▶ **Description of the task**: Every record below should be printed again exactly, with its pictures removed.

___ Provided information ___

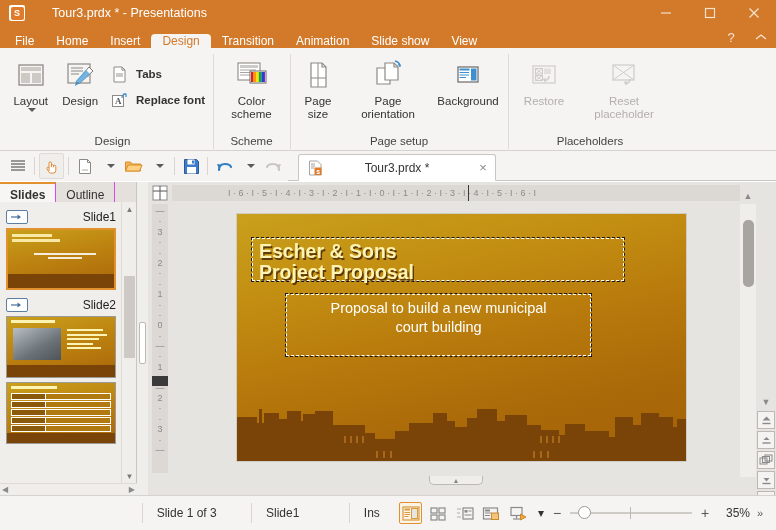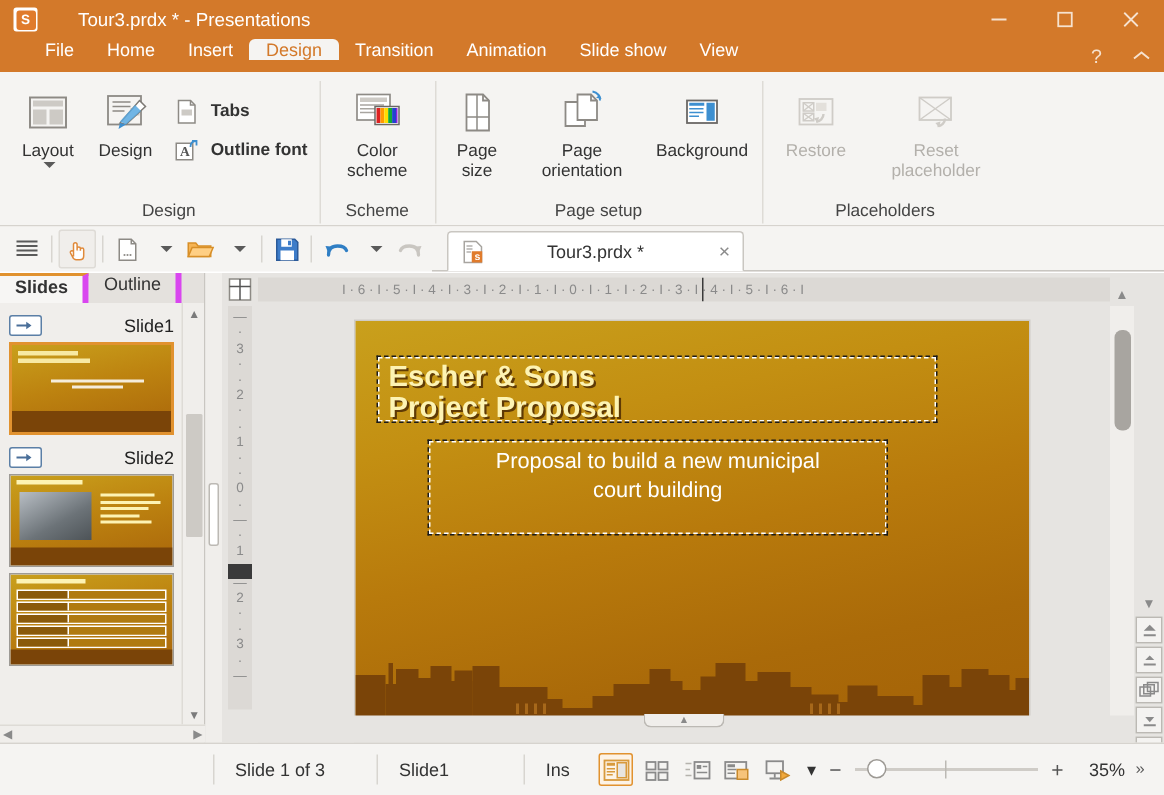--- a/index.html
+++ b/index.html
@@ -34,21 +34,21 @@
     width:44px; height:26px; display:flex; align-items:center; justify-content:center;
     color:#f2dcc8; font-size:13px;
   }
   .win-btn svg { display:block; }
 
   
   .tabbar {
     position:absolute; left:0; top:26px; width:776px; height:22px;
     background:#d3792a;
   }
-  .tabs { display:flex; height:22px; align-items:flex-start; padding-left:19px;}
+  .tabs { display:flex; height:22px; align-items:flex-end; padding-left:4px;}
   .tab {
     padding:0 11px; display:flex; align-items:center; color:#ffffff;
     font-size:12px; white-space:nowrap; position:relative;
   }
   .tab.active {
     background:#f5f4f2; color:#d3792a;
     border-top-left-radius:4px; border-top-right-radius:4px;
   }
   .tabbar-right{
     position:absolute; right:0; top:0; height:22px; display:flex; align-items:center;
@@ -107,22 +107,22 @@
   .doctab-label{ flex:1; text-align:center; }
   .doctab-close{ width:24px; text-align:center; color:#8a8a8a; font-size:13px;}
 
   
   .leftpanel{
     position:absolute; left:0; top:182px; width:137px; height:313px;
     background:#f0eeeb; border-right:1px solid #c9c6c1;
   }
   .lp-tabs{ display:flex; height:20px; background:#e4e1dd; }
   .lp-tab{
-    padding:0 10px; display:flex;align-items:flex-start; font-size:12px; color:#333;
-    border-right:4px solid #d946ef;
+    padding:0 10px; display:flex;align-items:flex-end; font-size:12px; color:#333;
+    border-right:1px solid #d946ef;
   }
   .lp-tab.active{ background:#f7f6f4; font-weight:bold; border-top:2px solid #e1922f; }
   .thumbs{ position:absolute; left:0; top:20px; width:122px; bottom:12px; background:#f0eeeb; overflow:hidden;}
   .thumb-item{ position:relative; padding:4px 6px 0 6px; }
   .thumb-head{ display:flex; align-items:center; justify-content:space-between; height:22px;}
   .thumb-badge{
     width:22px;height:14px;border:1px solid #5b7fa6; border-radius:2px; background:#fff;
     display:flex;align-items:center;justify-content:center; color:#4a6f99; font-size:9px;
   }
   .thumb-name{ font-size:12px; color:#222; }
@@ -163,21 +163,21 @@
   .vruler{
     position:absolute; left:4px; top:22px; width:16px; bottom:22px;
     background:#dcd9d5; color:#8a8a8a; font-size:9px; text-align:center;
     line-height:1.0; padding-top:3px; overflow:hidden;
   }
   .vruler div{ height:10.4px; }
   .vruler-cursor{ position:absolute; left:0; right:0; height:1px; background:#3a3a3a;}
 
   .canvas-area{ position:absolute; left:24px; top:22px; right:36px; bottom:18px; background:#e6e4e1;}
   .slide{
-    position:absolute; left:64px; top:9px; width:451px; height:282px;
+    position:absolute; left:64px; top:9px; width:451px; height:249px;
     border:1px solid #cfccc7;
     background:linear-gradient(170deg,#caa21a 0%,#c79113 18%,#bc7d0d 42%,#a86509 70%,#9c5c08 100%);
     overflow:hidden;
   }
   .sky{ position:absolute; inset:0;
     background:linear-gradient(168deg,#c9a01c 0%,#c38f12 25%,#b87a0c 50%,#aa6a09 75%,#a36107 100%);
   }
   .city{ position:absolute; left:0; right:0; bottom:0; height:56px; }
   .bld{ position:absolute; bottom:0; background:#7a4408; }
   .win{ position:absolute; background:#a7681a; width:2px; height:7px;}
@@ -354,21 +354,21 @@
           </div>
           <div class="smallbtn">
             <span class="ic">
               <svg width="17" height="17" viewBox="0 0 17 17">
                 <rect x="1.5" y="3.5" width="11" height="11" fill="#fff" stroke="#8d8a85" stroke-width="1"></rect>
                 <text x="4" y="12" font-size="9" fill="#555" font-family="Liberation Serif, serif">A</text>
                 <path d="M12 2 l3 0 l0 3" fill="none" stroke="#3d8fd0" stroke-width="1.2"></path>
                 <path d="M15 2 q-4 0 -4 4" fill="none" stroke="#3d8fd0" stroke-width="1.2"></path>
               </svg>
             </span>
-            <span>Outline font</span>
+            <span>Replace font</span>
           </div>
         </div>
         <div class="grp-label">Design</div>
       </div>
 
       <div class="rgroup rgroup-wrap" style="width:77px;">
         <div class="bigbtn" style="width:77px;">
           <span class="ic">
             <svg width="36" height="30" viewBox="0 0 36 30">
               <rect x="4" y="3" width="22" height="17" fill="#fff" stroke="#8d8a85" stroke-width="1.1"></rect>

___

▶ **Response for this exercise**:
--- a/index.html
+++ b/index.html
@@ -34,21 +34,21 @@
     width:44px; height:26px; display:flex; align-items:center; justify-content:center;
     color:#f2dcc8; font-size:13px;
   }
   .win-btn svg { display:block; }
 
   
   .tabbar {
     position:absolute; left:0; top:26px; width:776px; height:22px;
     background:#d3792a;
   }
-  .tabs { display:flex; height:22px; align-items:flex-start; padding-left:19px;}
+  .tabs { display:flex; height:22px; align-items:flex-end; padding-left:4px;}
   .tab {
     padding:0 11px; display:flex; align-items:center; color:#ffffff;
     font-size:12px; white-space:nowrap; position:relative;
   }
   .tab.active {
     background:#f5f4f2; color:#d3792a;
     border-top-left-radius:4px; border-top-right-radius:4px;
   }
   .tabbar-right{
     position:absolute; right:0; top:0; height:22px; display:flex; align-items:center;
@@ -107,22 +107,22 @@
   .doctab-label{ flex:1; text-align:center; }
   .doctab-close{ width:24px; text-align:center; color:#8a8a8a; font-size:13px;}
 
   
   .leftpanel{
     position:absolute; left:0; top:182px; width:137px; height:313px;
     background:#f0eeeb; border-right:1px solid #c9c6c1;
   }
   .lp-tabs{ display:flex; height:20px; background:#e4e1dd; }
   .lp-tab{
-    padding:0 10px; display:flex;align-items:flex-start; font-size:12px; color:#333;
-    border-right:4px solid #d946ef;
+    padding:0 10px; display:flex;align-items:flex-end; font-size:12px; color:#333;
+    border-right:1px solid #d946ef;
   }
   .lp-tab.active{ background:#f7f6f4; font-weight:bold; border-top:2px solid #e1922f; }
   .thumbs{ position:absolute; left:0; top:20px; width:122px; bottom:12px; background:#f0eeeb; overflow:hidden;}
   .thumb-item{ position:relative; padding:4px 6px 0 6px; }
   .thumb-head{ display:flex; align-items:center; justify-content:space-between; height:22px;}
   .thumb-badge{
     width:22px;height:14px;border:1px solid #5b7fa6; border-radius:2px; background:#fff;
     display:flex;align-items:center;justify-content:center; color:#4a6f99; font-size:9px;
   }
   .thumb-name{ font-size:12px; color:#222; }
@@ -163,21 +163,21 @@
   .vruler{
     position:absolute; left:4px; top:22px; width:16px; bottom:22px;
     background:#dcd9d5; color:#8a8a8a; font-size:9px; text-align:center;
     line-height:1.0; padding-top:3px; overflow:hidden;
   }
   .vruler div{ height:10.4px; }
   .vruler-cursor{ position:absolute; left:0; right:0; height:1px; background:#3a3a3a;}
 
   .canvas-area{ position:absolute; left:24px; top:22px; right:36px; bottom:18px; background:#e6e4e1;}
   .slide{
-    position:absolute; left:64px; top:9px; width:451px; height:282px;
+    position:absolute; left:64px; top:9px; width:451px; height:249px;
     border:1px solid #cfccc7;
     background:linear-gradient(170deg,#caa21a 0%,#c79113 18%,#bc7d0d 42%,#a86509 70%,#9c5c08 100%);
     overflow:hidden;
   }
   .sky{ position:absolute; inset:0;
     background:linear-gradient(168deg,#c9a01c 0%,#c38f12 25%,#b87a0c 50%,#aa6a09 75%,#a36107 100%);
   }
   .city{ position:absolute; left:0; right:0; bottom:0; height:56px; }
   .bld{ position:absolute; bottom:0; background:#7a4408; }
   .win{ position:absolute; background:#a7681a; width:2px; height:7px;}
@@ -354,21 +354,21 @@
           </div>
           <div class="smallbtn">
             <span class="ic">
               <svg width="17" height="17" viewBox="0 0 17 17">
                 <rect x="1.5" y="3.5" width="11" height="11" fill="#fff" stroke="#8d8a85" stroke-width="1"></rect>
                 <text x="4" y="12" font-size="9" fill="#555" font-family="Liberation Serif, serif">A</text>
                 <path d="M12 2 l3 0 l0 3" fill="none" stroke="#3d8fd0" stroke-width="1.2"></path>
                 <path d="M15 2 q-4 0 -4 4" fill="none" stroke="#3d8fd0" stroke-width="1.2"></path>
               </svg>
             </span>
-            <span>Outline font</span>
+            <span>Replace font</span>
           </div>
         </div>
         <div class="grp-label">Design</div>
       </div>
 
       <div class="rgroup rgroup-wrap" style="width:77px;">
         <div class="bigbtn" style="width:77px;">
           <span class="ic">
             <svg width="36" height="30" viewBox="0 0 36 30">
               <rect x="4" y="3" width="22" height="17" fill="#fff" stroke="#8d8a85" stroke-width="1.1"></rect>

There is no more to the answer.